TASK TO CARRY OUT:
Will you write out the data exactly, excluding every picture?

DATASET SECTION:
::::::::

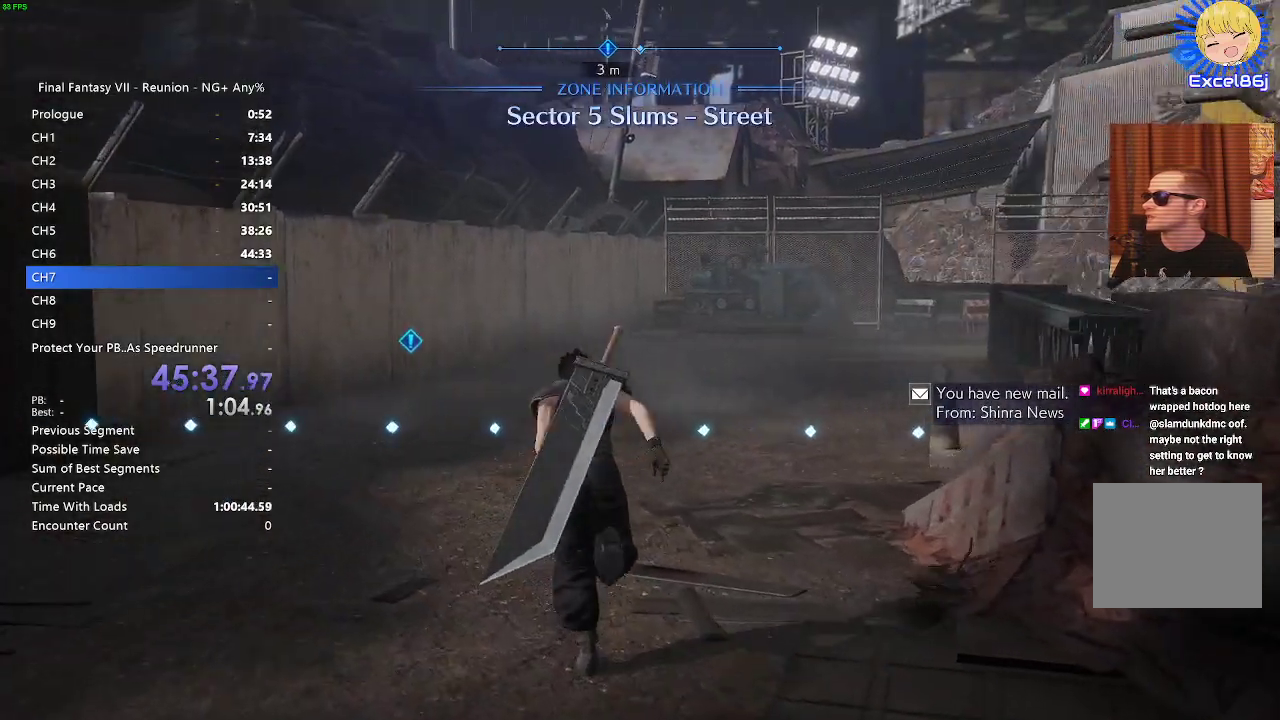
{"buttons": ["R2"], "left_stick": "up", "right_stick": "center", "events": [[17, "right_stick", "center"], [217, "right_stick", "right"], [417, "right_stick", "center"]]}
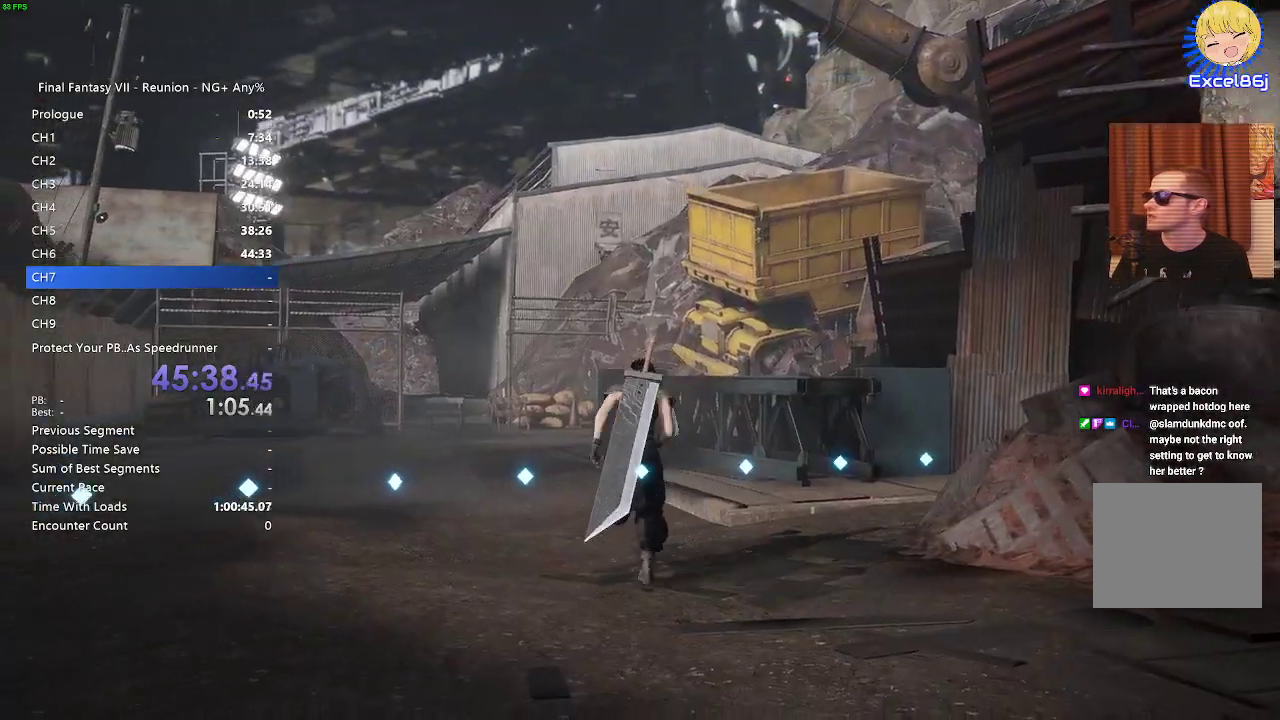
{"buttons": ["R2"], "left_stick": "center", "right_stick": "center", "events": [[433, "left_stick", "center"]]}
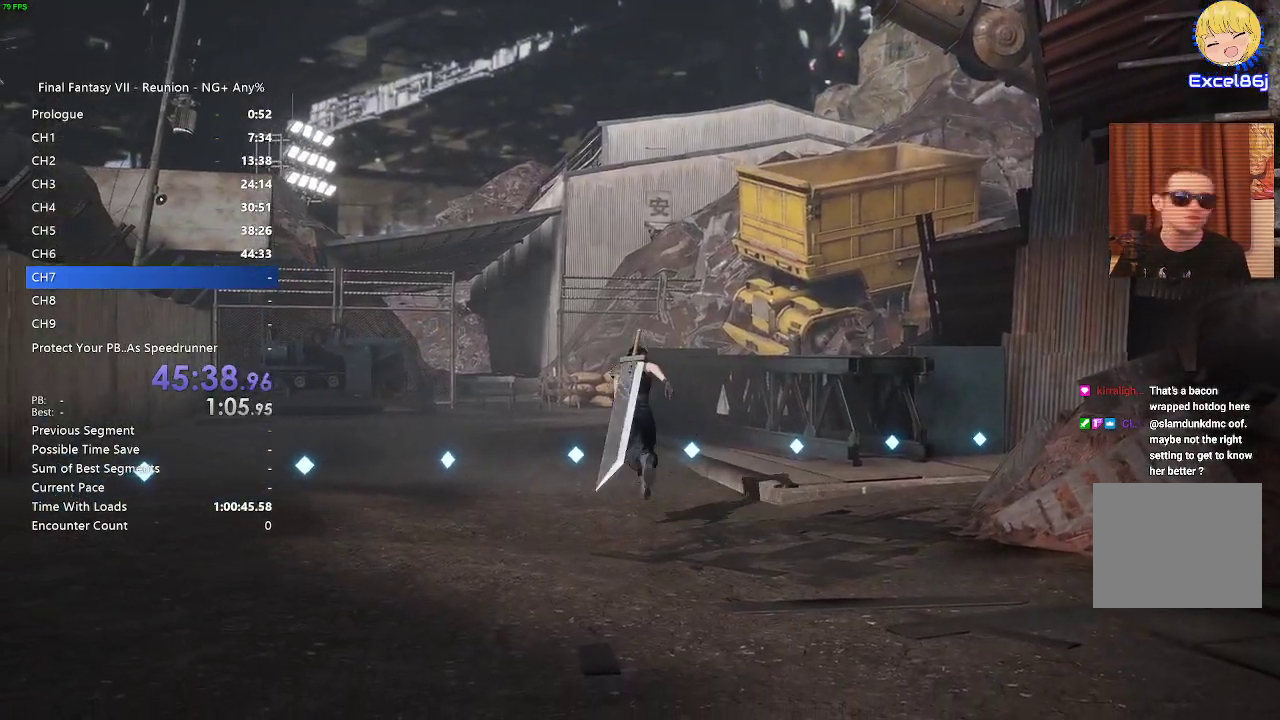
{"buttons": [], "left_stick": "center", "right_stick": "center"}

::::::::

TASK SOLUTION:
{"buttons": ["R2"], "left_stick": "up", "right_stick": "center", "events": [[17, "right_stick", "center"], [217, "right_stick", "right"], [417, "right_stick", "center"]]}
{"buttons": ["R2"], "left_stick": "center", "right_stick": "center", "events": [[433, "left_stick", "center"]]}
{"buttons": [], "left_stick": "center", "right_stick": "center"}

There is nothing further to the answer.